» **About this exercise**: Reproduce the text of every record below line for line, without any alteration, and leave the pictures out of your answer.
Extracted material section start
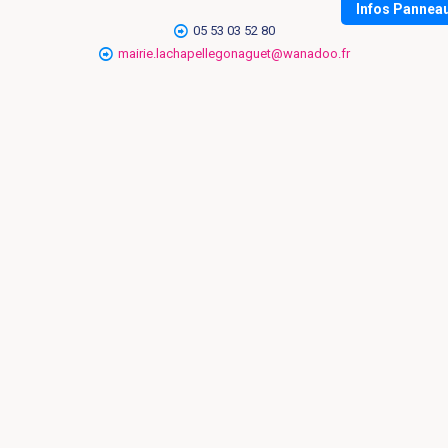
Infos Pannea
05 53 03 52 80
mairie.lachapellegonaguet@wanadoo.fr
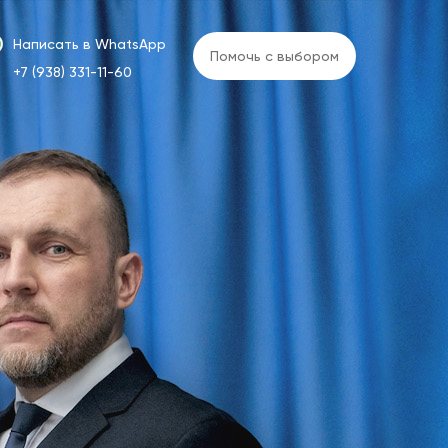
Написать в WhatsApp
Помочь с выбором
+7 (938) 331-11-60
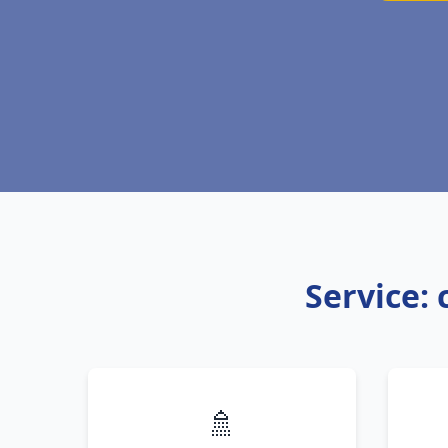
Service: 
🚿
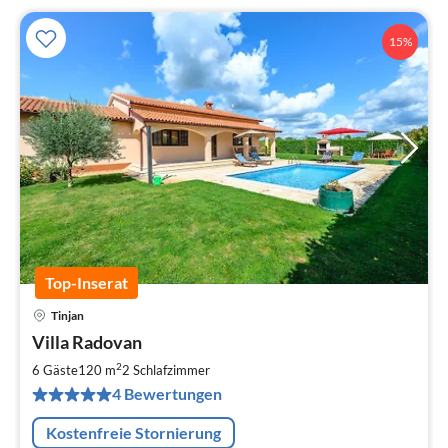
15%
Top-Inserat
Tinjan
Pre
Villa Radovan
ab
1
2
6 Gäste
120 m
2
Schlafzimmer
pr
4 Bewertungen
Na
Kostenfreie Stornierung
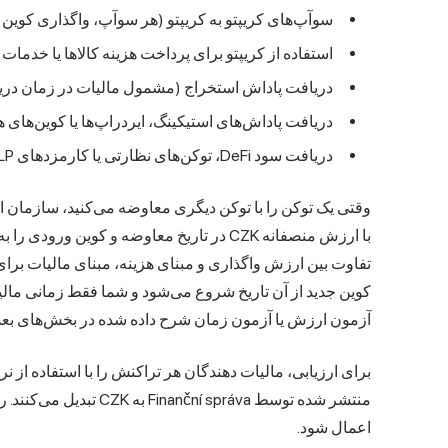
سوآپ‌های کریپتو به کریپتو (هر سوآپ، واگذاری کوی
استفاده از کریپتو برای پرداخت هزینه کالاها یا خدمات
دریافت پاداش استخراج (مشمول مالیات در زمان دری
دریافت پاداش‌های استیکینگ، ایردراپ‌ها یا کوین‌های
دریافت سود DeFi، توکن‌های نظارتی یا کارمزدهای LP
وقتی یک توکن را با توکن دیگری معاوضه می‌کنید، سازمان 
با ارزش منصفانه CZK در تاریخ معاوضه و کوی
کوین جدید از آن تاریخ شروع می‌شود و شما فقط زمانی مال
آزمون ارزش یا آزمون زمان شرح داده شده در بخش‌های بعد
منتشر شده توسط í správa
اعمال شود.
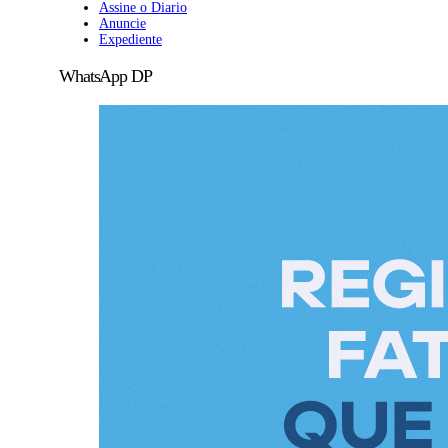
Assine o Diario
Anuncie
Expediente
WhatsApp DP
Extracted material section end
» **Exercise result**:
Infos Pannea
05 53 03 52 80
mairie.lachapellegonaguet@wanadoo.fr
Написать в WhatsApp
Помочь с выбором
+7 (938) 331-11-60
Service: 
🚿
15%
Top-Inserat
Tinjan
Pre
Villa Radovan
ab
1
2
6 Gäste
120 m
2
Schlafzimmer
pr
4 Bewertungen
Na
Kostenfreie Stornierung
سوآپ‌های کریپتو به کریپتو (هر سوآپ، واگذاری کوی
استفاده از کریپتو برای پرداخت هزینه کالاها یا خدمات
دریافت پاداش استخراج (مشمول مالیات در زمان دری
دریافت پاداش‌های استیکینگ، ایردراپ‌ها یا کوین‌های
دریافت سود DeFi، توکن‌های نظارتی یا کارمزدهای LP
وقتی یک توکن را با توکن دیگری معاوضه می‌کنید، سازمان 
با ارزش منصفانه CZK در تاریخ معاوضه و کوی
کوین جدید از آن تاریخ شروع می‌شود و شما فقط زمانی مال
آزمون ارزش یا آزمون زمان شرح داده شده در بخش‌های بعد
منتشر شده توسط í správa
اعمال شود.
Assine o Diario
Anuncie
Expediente
WhatsApp DP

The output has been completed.